Work request:
Only the text is wanted; write out each record below exactly and exclude all pictures.

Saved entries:
● ● ●

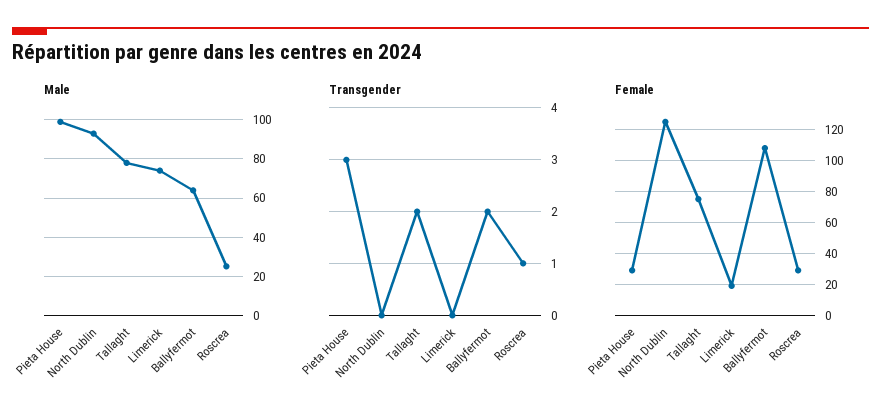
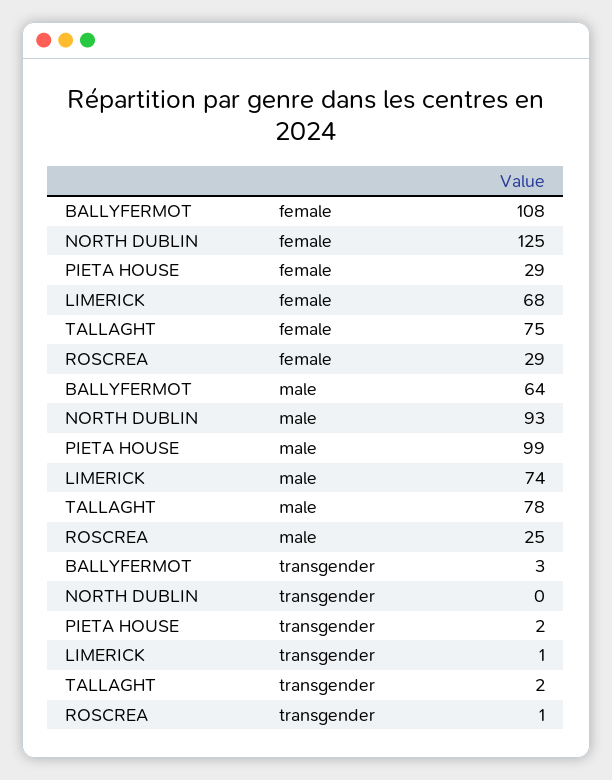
  {
    "Male": {
      "Pieta House": 99,
      "North Dublin": 93,
      "Tallaght": 78,
      "Limerick": 74,
      "Ballyfermot": 64,
      "Roscrea": 25
    },
    "Transgender": {
-     "Pieta House": 3,
+     "Pieta House": 2,
      "North Dublin": 0,
      "Tallaght": 2,
-     "Limerick": 0,
+     "Limerick": 1,
-     "Ballyfermot": 2,
+     "Ballyfermot": 3,
      "Roscrea": 1
    },
    "Female": {
      "Pieta House": 29,
      "North Dublin": 125,
      "Tallaght": 75,
-     "Limerick": 20,
+     "Limerick": 68,
      "Ballyfermot": 108,
      "Roscrea": 29
    }
  }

● ● ●

Reply:
  {
    "Male": {
      "Pieta House": 99,
      "North Dublin": 93,
      "Tallaght": 78,
      "Limerick": 74,
      "Ballyfermot": 64,
      "Roscrea": 25
    },
    "Transgender": {
-     "Pieta House": 3,
+     "Pieta House": 2,
      "North Dublin": 0,
      "Tallaght": 2,
-     "Limerick": 0,
+     "Limerick": 1,
-     "Ballyfermot": 2,
+     "Ballyfermot": 3,
      "Roscrea": 1
    },
    "Female": {
      "Pieta House": 29,
      "North Dublin": 125,
      "Tallaght": 75,
-     "Limerick": 20,
+     "Limerick": 68,
      "Ballyfermot": 108,
      "Roscrea": 29
    }
  }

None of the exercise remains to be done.